I was trekking in East Alaska with a friend when we happened onto your husband’s cabin and I wanted you to know that we stayed there for a week while we rested. I want to reimburse you for its use. It very literally saved our lives.
“She pointed to Paige’s bandaged hand. “Is that where you got hurt?” (Did she think I had come to sue her?) “Oh, no!,” she said quickly, “That happened long after we left the cabin. I just came to pay you for its use.”
The brother got up from the wingback chair with an amused smile on his face. “Helen, there are still honest people in the world.”

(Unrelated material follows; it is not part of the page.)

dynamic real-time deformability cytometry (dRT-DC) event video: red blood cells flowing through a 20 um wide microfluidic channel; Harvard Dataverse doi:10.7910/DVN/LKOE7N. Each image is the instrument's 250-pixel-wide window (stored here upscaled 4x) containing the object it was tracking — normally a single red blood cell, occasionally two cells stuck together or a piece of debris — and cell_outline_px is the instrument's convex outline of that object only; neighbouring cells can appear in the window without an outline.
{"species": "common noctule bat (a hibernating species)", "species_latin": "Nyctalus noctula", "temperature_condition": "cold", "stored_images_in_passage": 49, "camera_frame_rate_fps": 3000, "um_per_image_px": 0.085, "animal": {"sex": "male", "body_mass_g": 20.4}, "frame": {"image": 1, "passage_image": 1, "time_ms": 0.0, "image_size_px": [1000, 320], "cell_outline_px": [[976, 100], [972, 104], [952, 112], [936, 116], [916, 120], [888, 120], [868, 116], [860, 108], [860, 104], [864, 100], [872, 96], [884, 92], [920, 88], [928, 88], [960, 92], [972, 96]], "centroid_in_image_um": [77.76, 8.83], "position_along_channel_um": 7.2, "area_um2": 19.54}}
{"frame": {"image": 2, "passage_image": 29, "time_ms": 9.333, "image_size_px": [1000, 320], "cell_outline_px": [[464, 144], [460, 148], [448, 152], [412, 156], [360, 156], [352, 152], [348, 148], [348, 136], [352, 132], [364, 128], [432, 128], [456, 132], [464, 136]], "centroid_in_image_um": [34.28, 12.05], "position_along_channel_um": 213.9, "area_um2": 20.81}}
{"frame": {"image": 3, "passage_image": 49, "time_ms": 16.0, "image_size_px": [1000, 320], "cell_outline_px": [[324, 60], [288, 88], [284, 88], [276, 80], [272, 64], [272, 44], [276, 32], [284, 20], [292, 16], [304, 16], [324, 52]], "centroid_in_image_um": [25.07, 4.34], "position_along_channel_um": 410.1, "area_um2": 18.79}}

“Oh yes, sorry. I just thought, anyway . . . Why did you want to see William?”
“Well, I knew from your letter where you lived and I couldn’t help but to see no one had been there in years . . .”
“What letter?” “It was on the table,” Page explained. “You wrote a asked him to come home.”
“I did? I don’t remember that.” She worried her face into a scowl. “Have you ever been there?”
“Ah, no. I’m afraid I’m not much of an outdoor person. That was Will’s thing. I went with him onetime but I wouldn’t get out of the airplane. I begged him to take me back to Fairbanks and then I flew home.”
“It’s very beautiful around there and the cabin is well built and comfortable,” Paige said realizing she was defending Mr. Otterberg.
“I hated every minute I was up there. We have a beautiful home right here but he had to go up there and build that cabin. It was some silly thing he always wanted to do and nobody could reason with him. He just had to do it, he said, before he died. He was sicker in his head than he was in his body,” she said with a sharp edge in her words.